Tax planning interacts with all facets of the family office work, as almost every decision made has potential tax implications now or in the future. Tax planning may include in-house preparation of tax returns or may involve the use of an outside CPA. Both approaches involve managing the yearly schedule and processes of tax compliance and strategically planning to reduce taxes over time.
Risk management addresses personal and property risks to protect the family based on their specific situation and assets. This can be as simple as ensuring appropriate and efficient property and casualty coverages across family holdings, or as complex as designing and maintaining sophisticated multi-family business buy-sell or wealth transfer life insurance agreements. Risk management has recently evolved to also include engaging specialty cybersecurity or even personal security firms to help address unique risks faced by the family.
Family governance and family education are broad and highly personal topics that will mean different things for different families. In some instances, this may address family business succession matters and managing a family business over multiple generations. In other cases, it may be focused on when to start sharing financial information with the next generation and how to ensure that they are informed financial stewards of that future wealth.
Concierge services can be as high level as recommending a good bookkeeper or travel advisor, or as granular as actually paying the family bills and booking their vacations! Concierge services are unique to each family’s needs, and some families seek to outsource more of these services to their family office than others.
What About Actual Tax and Legal Work?
As noted above, some family offices manage tax compliance (filing returns), entity accounting, and legal document preparation (estate, entity, etc.) via full-time employees who are attorneys and CPAs. This is an area typically included within the scope of the largest single-family offices. However, many family offices, even those structured as single-family offices, often outsource some or all of this function rather than managing it in-house.
What About Managing Houses and People and Paying the Bills?
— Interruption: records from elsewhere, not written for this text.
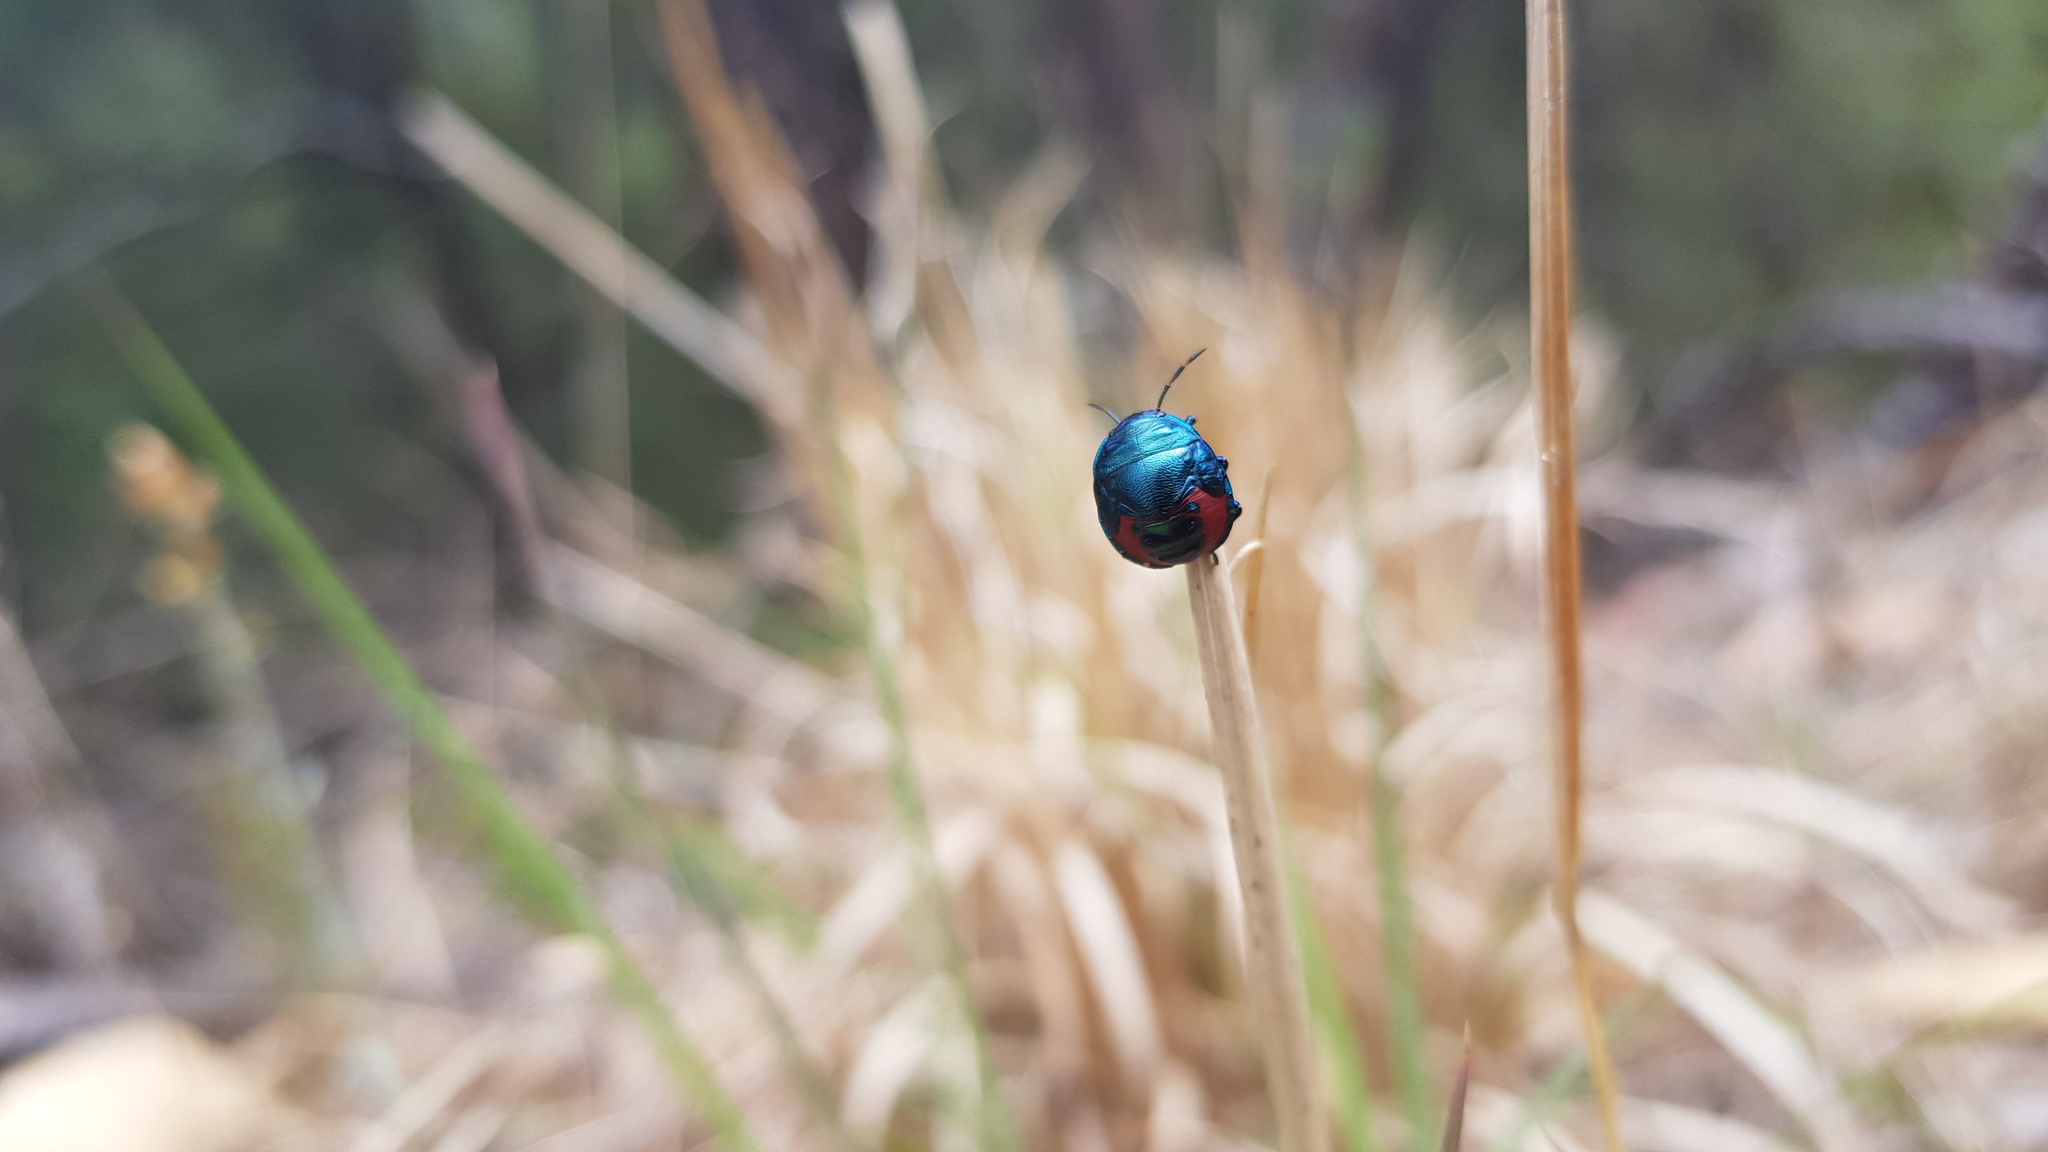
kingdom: Animalia
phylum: Arthropoda
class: Insecta
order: Hemiptera
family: Scutelleridae
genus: Choerocoris
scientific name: Choerocoris paganus
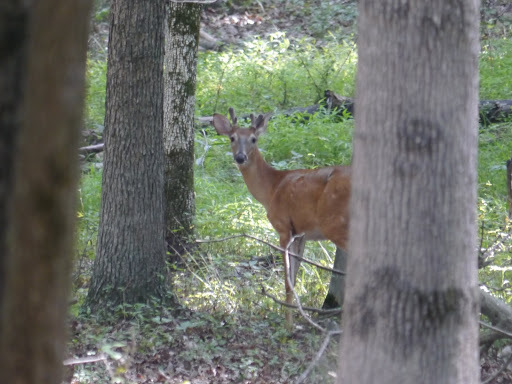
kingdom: Animalia
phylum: Chordata
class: Mammalia
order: Artiodactyla
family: Cervidae
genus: Odocoileus
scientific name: Odocoileus virginianus
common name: White-tailed deer
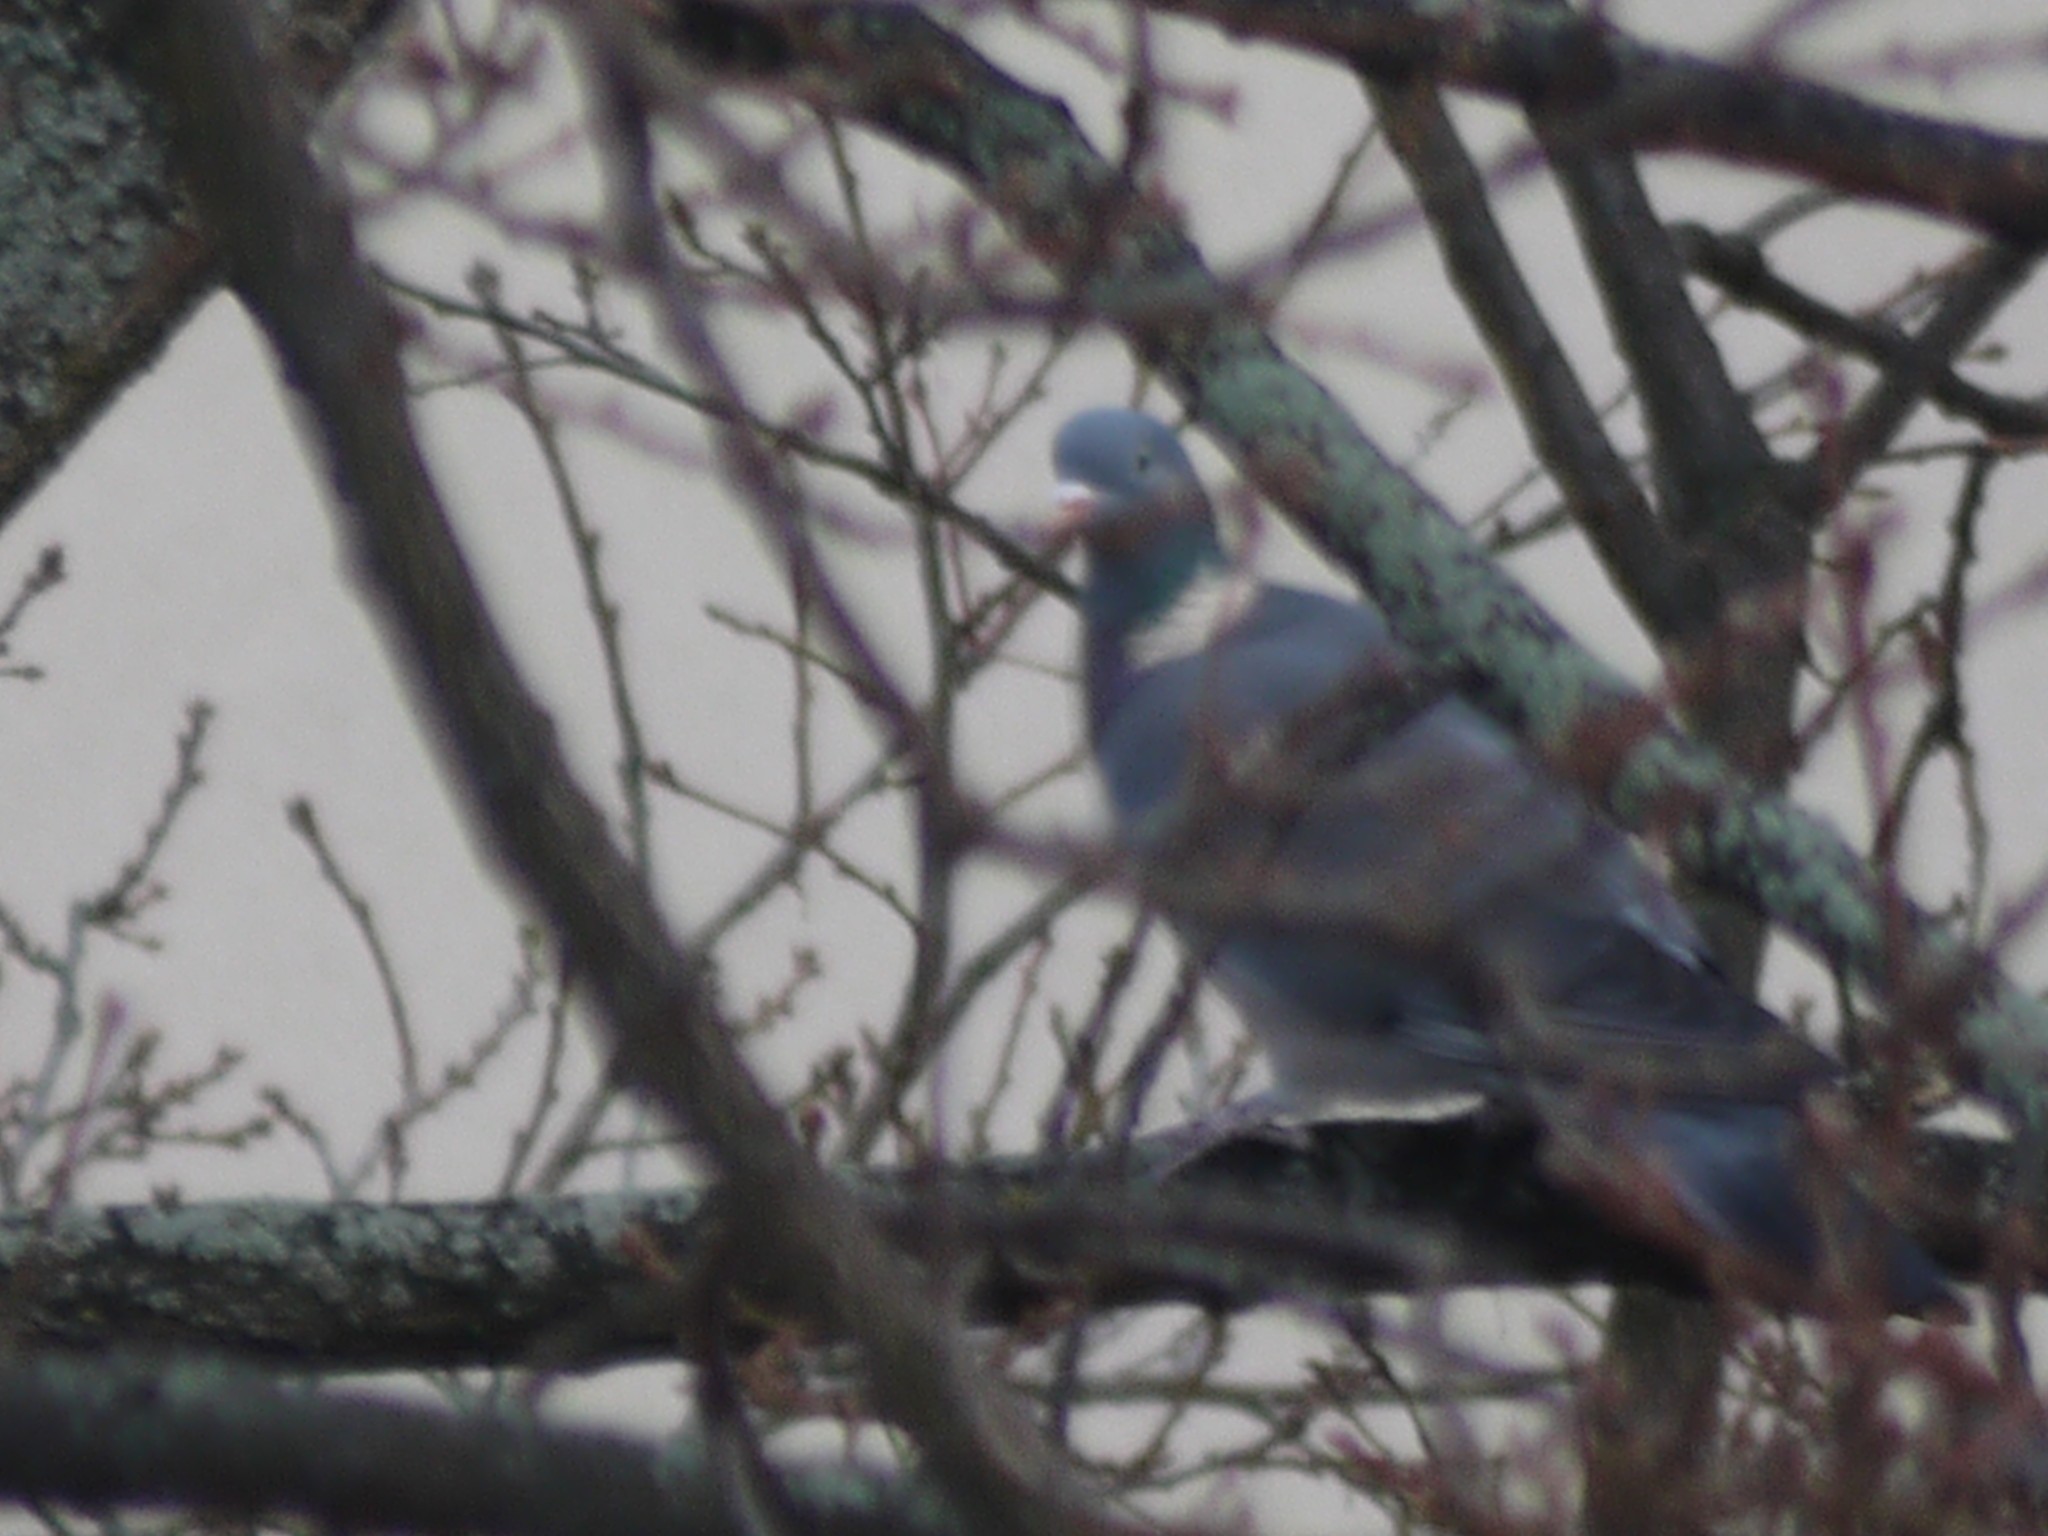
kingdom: Animalia
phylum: Chordata
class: Aves
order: Columbiformes
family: Columbidae
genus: Columba
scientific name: Columba palumbus
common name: Common wood pigeon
Some people believe that if you are not managing the houses (or house staff), airplanes (or pilots), paying the bills, or managing other day-to-day events, then you are not truly operating a family office. This is truly a gray area and unique to each family. While some family offices transition from a CFO (or financially focused) role into a COO (or operations-focused) role, others do not. As the cliché goes, if you have seen one family office then you have seen….one family office.
The Bottom Line—A Family Office Ultimately Has to Fit Your Needs
Back to that cliché about every family office being unique – it really is true that the definition of a family office is what you want it to be. There is no formal certification to define what cluster of services qualifies as a “real family office.” The determination of what operational, professional, and personal services should be provided by your family office is ultimately up to you.